Sergio Ermotti should beware of breakneck expansion. The UBS chief executive’s strategy – revamping the Swiss group into a smaller investment bank tacked on to a market-leading wealth manager – continues to pay off. But he should spend the fruits of success carefully.
UBS is churning out solid profit across all its main businesses. In wealth management, it’s attracting far more money from rich clients than it was pre-transformation. The likelihood that 50 percent of net profit will be handed to shareholders in 2014 sent shares up as much as 6 percent on Feb. 4.
Operational strength probably reflects UBS’ greater solidity. UBS’ year-end Basel III core Tier 1 ratio stood at a best-in-class 12.8 percent, and the leverage ratio was 4.7 percent on Swiss rules. Swiss regulator FINMA agrees: while it still wants UBS to hold extra capital against the risk of further litigation or other hazards, it will now allow Ermotti to negotiate the size of this buffer rather than stipulating an arbitrary amount.
With everything ticking along, Ermotti will be tempted to go for growth – especially in U.S. investment banking, where UBS is ranked outside the top 10 for underwriting and advisory. There’s an enticing engine for expansion. Even after UBS used 470 million Swiss francs of deferred tax assets in the fourth quarter to double profit, there’s still 22.6 billion francs left.
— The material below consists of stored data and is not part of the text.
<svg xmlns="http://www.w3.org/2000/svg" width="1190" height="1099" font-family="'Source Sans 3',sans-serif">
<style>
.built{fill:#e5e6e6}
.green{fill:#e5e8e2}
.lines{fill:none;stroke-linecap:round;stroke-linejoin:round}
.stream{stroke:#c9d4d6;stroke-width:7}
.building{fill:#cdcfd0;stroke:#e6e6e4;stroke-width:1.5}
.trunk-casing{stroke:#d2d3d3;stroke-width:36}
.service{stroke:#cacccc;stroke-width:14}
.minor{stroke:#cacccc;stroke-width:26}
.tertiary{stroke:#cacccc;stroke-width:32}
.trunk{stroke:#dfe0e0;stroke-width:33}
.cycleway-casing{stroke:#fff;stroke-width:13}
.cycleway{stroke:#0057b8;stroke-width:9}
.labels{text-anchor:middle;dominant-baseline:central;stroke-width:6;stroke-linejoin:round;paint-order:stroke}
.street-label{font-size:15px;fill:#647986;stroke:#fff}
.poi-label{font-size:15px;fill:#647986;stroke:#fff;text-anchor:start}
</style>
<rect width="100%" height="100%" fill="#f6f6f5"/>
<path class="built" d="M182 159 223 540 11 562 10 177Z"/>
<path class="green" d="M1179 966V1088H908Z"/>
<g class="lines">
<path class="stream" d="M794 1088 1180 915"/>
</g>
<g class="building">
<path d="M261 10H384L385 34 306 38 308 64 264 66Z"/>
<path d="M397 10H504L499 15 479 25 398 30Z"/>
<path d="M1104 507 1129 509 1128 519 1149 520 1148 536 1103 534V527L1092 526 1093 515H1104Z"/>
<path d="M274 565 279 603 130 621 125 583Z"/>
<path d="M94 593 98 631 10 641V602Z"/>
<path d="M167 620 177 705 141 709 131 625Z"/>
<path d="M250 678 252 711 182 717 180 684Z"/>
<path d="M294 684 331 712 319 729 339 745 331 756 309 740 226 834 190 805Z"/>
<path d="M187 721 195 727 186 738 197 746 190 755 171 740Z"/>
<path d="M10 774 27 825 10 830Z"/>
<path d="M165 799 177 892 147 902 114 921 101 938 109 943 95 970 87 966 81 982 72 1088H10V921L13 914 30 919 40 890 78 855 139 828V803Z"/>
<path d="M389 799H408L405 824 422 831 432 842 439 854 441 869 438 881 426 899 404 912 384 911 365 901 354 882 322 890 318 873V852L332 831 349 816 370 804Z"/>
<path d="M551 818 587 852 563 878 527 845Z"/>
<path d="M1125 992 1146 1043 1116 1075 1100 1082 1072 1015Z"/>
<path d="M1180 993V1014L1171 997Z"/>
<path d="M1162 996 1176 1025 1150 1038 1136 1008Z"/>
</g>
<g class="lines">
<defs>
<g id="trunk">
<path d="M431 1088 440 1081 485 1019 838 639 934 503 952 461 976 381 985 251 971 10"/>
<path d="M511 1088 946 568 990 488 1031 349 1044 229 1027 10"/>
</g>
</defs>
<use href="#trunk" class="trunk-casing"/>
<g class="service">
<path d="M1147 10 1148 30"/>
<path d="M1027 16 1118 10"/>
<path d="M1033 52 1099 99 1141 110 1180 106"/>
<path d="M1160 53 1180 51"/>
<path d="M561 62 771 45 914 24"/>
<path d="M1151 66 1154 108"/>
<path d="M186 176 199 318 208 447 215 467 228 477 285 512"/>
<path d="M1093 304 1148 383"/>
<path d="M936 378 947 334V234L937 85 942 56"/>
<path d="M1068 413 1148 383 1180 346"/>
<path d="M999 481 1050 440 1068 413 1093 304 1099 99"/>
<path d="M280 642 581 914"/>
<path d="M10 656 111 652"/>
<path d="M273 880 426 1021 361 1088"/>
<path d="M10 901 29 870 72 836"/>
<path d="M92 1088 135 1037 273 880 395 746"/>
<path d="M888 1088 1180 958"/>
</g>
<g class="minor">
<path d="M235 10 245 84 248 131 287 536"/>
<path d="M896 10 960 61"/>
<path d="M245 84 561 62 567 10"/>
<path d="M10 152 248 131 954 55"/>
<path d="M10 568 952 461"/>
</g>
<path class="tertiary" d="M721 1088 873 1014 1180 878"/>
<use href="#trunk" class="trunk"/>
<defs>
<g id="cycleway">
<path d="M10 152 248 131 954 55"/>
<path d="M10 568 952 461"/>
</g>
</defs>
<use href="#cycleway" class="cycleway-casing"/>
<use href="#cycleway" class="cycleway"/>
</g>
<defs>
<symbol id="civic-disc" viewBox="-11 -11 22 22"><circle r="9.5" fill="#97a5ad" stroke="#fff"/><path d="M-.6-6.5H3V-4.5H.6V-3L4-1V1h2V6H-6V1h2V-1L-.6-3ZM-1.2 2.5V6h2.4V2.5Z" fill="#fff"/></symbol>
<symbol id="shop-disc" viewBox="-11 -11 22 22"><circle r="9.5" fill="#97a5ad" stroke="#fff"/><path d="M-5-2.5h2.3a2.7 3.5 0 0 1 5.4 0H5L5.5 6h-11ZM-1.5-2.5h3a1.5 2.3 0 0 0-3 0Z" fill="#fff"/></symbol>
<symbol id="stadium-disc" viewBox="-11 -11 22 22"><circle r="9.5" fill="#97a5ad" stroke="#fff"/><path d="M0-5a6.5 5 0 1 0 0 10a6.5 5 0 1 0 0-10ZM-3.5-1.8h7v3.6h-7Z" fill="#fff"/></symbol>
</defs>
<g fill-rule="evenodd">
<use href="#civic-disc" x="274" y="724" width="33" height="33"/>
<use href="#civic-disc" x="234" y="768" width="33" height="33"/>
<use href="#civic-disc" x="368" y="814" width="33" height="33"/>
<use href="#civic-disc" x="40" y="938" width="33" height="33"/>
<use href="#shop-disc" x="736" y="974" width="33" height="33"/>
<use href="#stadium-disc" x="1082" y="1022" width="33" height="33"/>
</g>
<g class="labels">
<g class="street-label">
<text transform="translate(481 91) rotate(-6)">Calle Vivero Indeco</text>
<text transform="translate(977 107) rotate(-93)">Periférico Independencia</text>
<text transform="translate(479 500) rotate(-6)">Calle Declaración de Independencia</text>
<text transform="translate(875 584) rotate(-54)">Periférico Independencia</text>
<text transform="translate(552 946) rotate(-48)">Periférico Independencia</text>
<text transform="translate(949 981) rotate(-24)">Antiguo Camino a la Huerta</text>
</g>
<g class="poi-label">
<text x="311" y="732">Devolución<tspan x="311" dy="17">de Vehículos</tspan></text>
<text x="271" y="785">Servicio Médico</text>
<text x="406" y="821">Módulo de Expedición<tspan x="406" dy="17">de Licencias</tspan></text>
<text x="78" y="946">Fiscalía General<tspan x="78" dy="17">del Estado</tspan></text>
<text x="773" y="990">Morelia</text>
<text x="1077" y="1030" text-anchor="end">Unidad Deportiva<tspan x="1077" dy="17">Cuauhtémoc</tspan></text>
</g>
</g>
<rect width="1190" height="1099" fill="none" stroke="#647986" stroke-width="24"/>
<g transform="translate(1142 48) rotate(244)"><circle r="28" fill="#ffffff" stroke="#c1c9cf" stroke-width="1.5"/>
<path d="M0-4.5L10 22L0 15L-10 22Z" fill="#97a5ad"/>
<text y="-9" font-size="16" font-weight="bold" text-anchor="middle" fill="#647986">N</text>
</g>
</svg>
The irony is that this benefit is down to the socking losses that the Swiss bank sustained during the crisis in subprime, which can be offset against taxes. It means UBS can, if it wishes, expand and effectively pay zero tax in America for the foreseeable future.
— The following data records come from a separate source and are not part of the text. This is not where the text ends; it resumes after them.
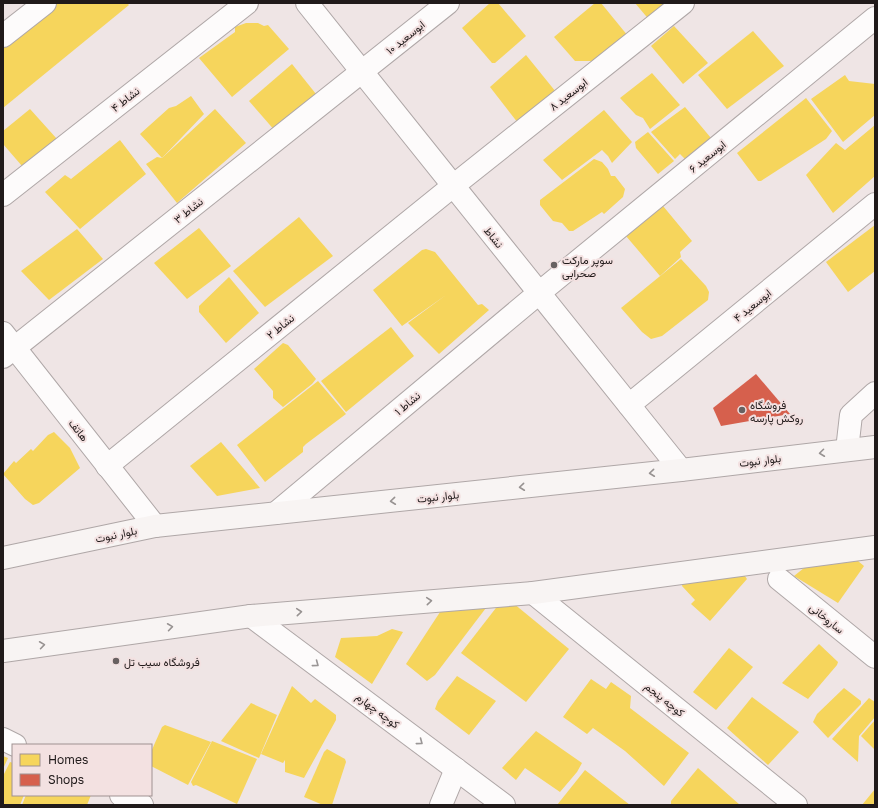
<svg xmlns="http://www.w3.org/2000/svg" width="878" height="808" viewBox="0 0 878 808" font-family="'Golos Text',Vazirmatn,sans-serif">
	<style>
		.homes { fill: #f6d55c }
		.shops { fill: #d6604d }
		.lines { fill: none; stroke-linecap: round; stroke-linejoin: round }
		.street-casing { stroke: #afa7a7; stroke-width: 24 }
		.secondary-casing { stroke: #afa7a7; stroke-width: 24 }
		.street { stroke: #fdfbfb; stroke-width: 22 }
		.secondary { stroke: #f8f4f3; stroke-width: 22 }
		.oneway { stroke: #979291 }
		.oneway2 { stroke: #9a9696 }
		.poi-dot { fill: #686161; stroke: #f3e1e1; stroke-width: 1.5 }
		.labels { text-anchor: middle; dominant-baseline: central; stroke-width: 4; stroke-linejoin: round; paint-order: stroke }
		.street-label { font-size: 11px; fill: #201a1a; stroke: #f3e1e1 }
		.poi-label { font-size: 11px; fill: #201a1a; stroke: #f3e1e1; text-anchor: start }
	</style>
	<rect width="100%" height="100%" fill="#efe5e5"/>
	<g class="homes">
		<path d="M55,3H127L129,5L3,108V46Z"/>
		<path d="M490,3H498L526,36L495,63H492L462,28Z"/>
		<path d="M595,3H601L628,36L597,61H575L554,37Z"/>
		<path d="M635,3H675L651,22Z"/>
		<path d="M246,23H258L264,26L268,25L289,49L232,97L199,58L235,32V27Z"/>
		<path d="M674,26L708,63L683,84L651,46Z"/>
		<path d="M753,31L784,66L727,109L698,75Z"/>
		<path d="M526,55L556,92L518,123L490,87Z"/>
		<path d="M292,64L320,99L276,132L249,101Z"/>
		<path d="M652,73L680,105L650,129L643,118L636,115L620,98Z"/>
		<path d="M845,75L849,81L875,84V115L843,142L811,99Z"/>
		<path d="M191,96L204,114L162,158L140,134L169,108L176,106Z"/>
		<path d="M806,98L832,131L826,139L761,181H758L737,153Z"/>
		<path d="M685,107L716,144L686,160L680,154L675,159L651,132Z"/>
		<path d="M30,109L57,139L22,166L3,144V131Z"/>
		<path d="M215,109L246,143L177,203L146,164L157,157L162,158Z"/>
		<path d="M604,110L632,142L612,163L608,156L602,150L562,180L543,160Z"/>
		<path d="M875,125V176L833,213L806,175L836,143L845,150Z"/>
		<path d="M648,132L674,161L658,174L636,148L635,142Z"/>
		<path d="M120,140L146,174L80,229L45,192L65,175L71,179Z"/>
		<path d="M594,159L602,162L608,169L611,176H615L625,189L623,197L604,214L602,212L573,231H569L562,223L553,221L540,205V200Z"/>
		<path d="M663,206L692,241L680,252L681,257L660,276L626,236Z"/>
		<path d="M299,217L333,256L265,307L233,271Z"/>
		<path d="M875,225V271L848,292L826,262Z"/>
		<path d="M199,228L231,266L187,299L154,263Z"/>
		<path d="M77,229L103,259L49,300L21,271Z"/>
		<path d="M426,249L435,252L478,305L482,304L489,310L439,354L408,323L446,295L402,326L373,290L422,250Z"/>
		<path d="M681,259L706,286L709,292L708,300L662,336L651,339L642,332L621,308Z"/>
		<path d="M229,277L259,313L226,343L199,312V306Z"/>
		<path d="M391,327L414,356L346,412L321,381Z"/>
		<path d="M283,343L288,345L316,379L312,384L283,407L273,398V391L254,369Z"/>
		<path d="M318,381L346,414L306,444L303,447V452L265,482L237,445Z"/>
		<path d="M54,432L70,448L80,468L39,503L33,505L25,499L3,474L14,461L16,463L31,449L33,451L48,435Z"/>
		<path d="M221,442L260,488L217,496L190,466Z"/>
		<path d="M858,561L864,566L838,603L794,576L804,568Z"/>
		<path d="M742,572L747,579L710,621L691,604L695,600L682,586L683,581Z"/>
		<path d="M492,600L435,675L427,681L406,664L442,609Z"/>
		<path d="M513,603L569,649L526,702L461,653L499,604Z"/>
		<path d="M392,629L403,632L372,684L335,657L341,638L377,636Z"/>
		<path d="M819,644L838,662L837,665L808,699L782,683Z"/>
		<path d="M729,648L753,667L716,710L693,692Z"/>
		<path d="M457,676L496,701L469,735L435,709L438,701Z"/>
		<path d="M591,679L606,689L611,682L631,696L630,708L689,753L664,786L625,751L593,728L587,734L563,717Z"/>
		<path d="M292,686L311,703L315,699L336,715V720L304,778L285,772V760L283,763L261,754Z"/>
		<path d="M844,688L861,701V704L828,738L813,722L817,714Z"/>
		<path d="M752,697L799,732L768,765L727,728Z"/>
		<path d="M869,698L875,702V717L859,736L858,762L832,739Z"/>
		<path d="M251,703L277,715L259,758L221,741Z"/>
		<path d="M875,720V750L861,736Z"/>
		<path d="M165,725L211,742L188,785L151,766V752L162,727Z"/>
		<path d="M536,731L582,763L577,772L560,792L525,768L516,780L502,768Z"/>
		<path d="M212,741L257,759L237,804L205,789L196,785L193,786L191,782Z"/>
		<path d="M327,749L345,759L346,762L332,805H323L304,797L324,752Z"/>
		<path d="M3,756L8,758L3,769Z"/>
		<path d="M10,762L13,763V795H24L20,805H3V776Z"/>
		<path d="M698,768L740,805H671V801Z"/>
		<path d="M585,770L630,805H557Z"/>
		<path d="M875,789V805H862Z"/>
		<path d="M26,795H91L87,805H22Z"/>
	</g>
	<path class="shops" d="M756,374L790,414L721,426L713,408Z"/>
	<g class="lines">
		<defs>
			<g id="street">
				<path d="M307,3L681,470"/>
				<path d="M3,36L45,3"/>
				<path d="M3,195L247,3"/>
				<path d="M3,333L155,526"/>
				<path d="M3,357L448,3"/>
				<path d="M629,405L875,204"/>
				<path d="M847,450L851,415L875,393"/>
				<path d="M107,466L453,186L683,3"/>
				<path d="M276,513L539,293L875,18"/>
				<path d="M779,579L875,657"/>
				<path d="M533,593L796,805"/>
				<path d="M251,616L504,805"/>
				<path d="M3,739L15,745"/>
				<path d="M121,795L142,805"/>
				<path d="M441,805L456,769"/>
			</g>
			<g id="secondary">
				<path d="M3,558L155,526L681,470L875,447"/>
				<path d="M3,651L251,616L533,593L875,547"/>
			</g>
		</defs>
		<use href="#street" class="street-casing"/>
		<use href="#secondary" class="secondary-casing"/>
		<use href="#street" class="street"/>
		<use href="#secondary" class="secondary"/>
	</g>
	<defs><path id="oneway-chevron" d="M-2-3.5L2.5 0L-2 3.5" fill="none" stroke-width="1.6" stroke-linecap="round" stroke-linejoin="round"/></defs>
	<g class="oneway">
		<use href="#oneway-chevron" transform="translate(822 453) rotate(173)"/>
		<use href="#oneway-chevron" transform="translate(652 473) rotate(174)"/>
		<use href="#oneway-chevron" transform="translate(522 487) rotate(174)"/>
		<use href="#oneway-chevron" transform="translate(393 501) rotate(174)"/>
		<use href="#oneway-chevron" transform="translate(429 601) rotate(-5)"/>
		<use href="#oneway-chevron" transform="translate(299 612) rotate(-5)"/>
		<use href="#oneway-chevron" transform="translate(170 627) rotate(-8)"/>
		<use href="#oneway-chevron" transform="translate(42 645) rotate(-8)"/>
	</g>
	<g class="oneway2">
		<use href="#oneway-chevron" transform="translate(316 664) rotate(37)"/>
		<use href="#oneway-chevron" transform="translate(420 742) rotate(37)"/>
	</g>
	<g class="poi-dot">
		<circle cx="554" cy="265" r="4"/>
		<circle cx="742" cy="410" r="4"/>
		<circle cx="116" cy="661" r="4"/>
	</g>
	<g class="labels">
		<g class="street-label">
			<text transform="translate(405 37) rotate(-39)">ابوسعید ۱۰</text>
			<text transform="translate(568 94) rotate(-38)">ابوسعید ۸</text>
			<text transform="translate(125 99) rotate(-38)">نشاط ۴</text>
			<text transform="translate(707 156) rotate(-39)">ابوسعید ۶</text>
			<text transform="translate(188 210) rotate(-39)">نشاط ۳</text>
			<text transform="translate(494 237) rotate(51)">نشاط</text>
			<text transform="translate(752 305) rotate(-39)">ابوسعید ۴</text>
			<text transform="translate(280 326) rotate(-39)">نشاط ۲</text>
			<text transform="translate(407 403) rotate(-40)">نشاط ۱</text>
			<text transform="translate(79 430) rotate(52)">هاتف</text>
			<text transform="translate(760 460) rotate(-7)">بلوار نبوت</text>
			<text transform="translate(438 496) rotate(-6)">بلوار نبوت</text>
			<text transform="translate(116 534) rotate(-12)">بلوار نبوت</text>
			<text transform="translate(827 618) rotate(39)">ساروخانی</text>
			<text transform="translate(665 699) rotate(39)">کوچه پنجم</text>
			<text transform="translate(378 710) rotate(37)">کوچه چهارم</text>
		</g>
		<g class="poi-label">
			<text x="562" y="259">سوپر مارکت<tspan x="562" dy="13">صحرابی</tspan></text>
			<text x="750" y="404">فروشگاه<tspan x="750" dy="13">روکش پارسه</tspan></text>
			<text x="124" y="661">فروشگاه سیب تل</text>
		</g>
	</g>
	<rect width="878" height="808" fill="none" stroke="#201a1a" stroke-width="8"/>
	<rect x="12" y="744" width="140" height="52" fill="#f3e1e1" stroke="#9f9191"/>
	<rect x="20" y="754" width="20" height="12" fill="#f6d55c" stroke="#9f9191"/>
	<text x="48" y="764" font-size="12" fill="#201a1a">Homes</text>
	<rect x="20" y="774" width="20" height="12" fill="#d6604d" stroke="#9f9191"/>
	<text x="48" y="784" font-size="12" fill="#201a1a">Shops</text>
</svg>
But management shouldn’t let tax freebies dictate strategy. As it happens, UBS probably could do with more U.S. research analysts and investment bankers. But attempts to compete in debt advisory and trading with fixed income “flow monsters” like Bank of America Merrill Lynch, JPMorgan or Citi can only end in tears. It will be hard enough battling other global investment banks with subscale U.S. operations, like Nomura.
FINMA’s hawkish approach may stop UBS overreaching anyway. But with a 29 percent investment bank return on equity in 2013, there’s no need for Ermotti to go any faster.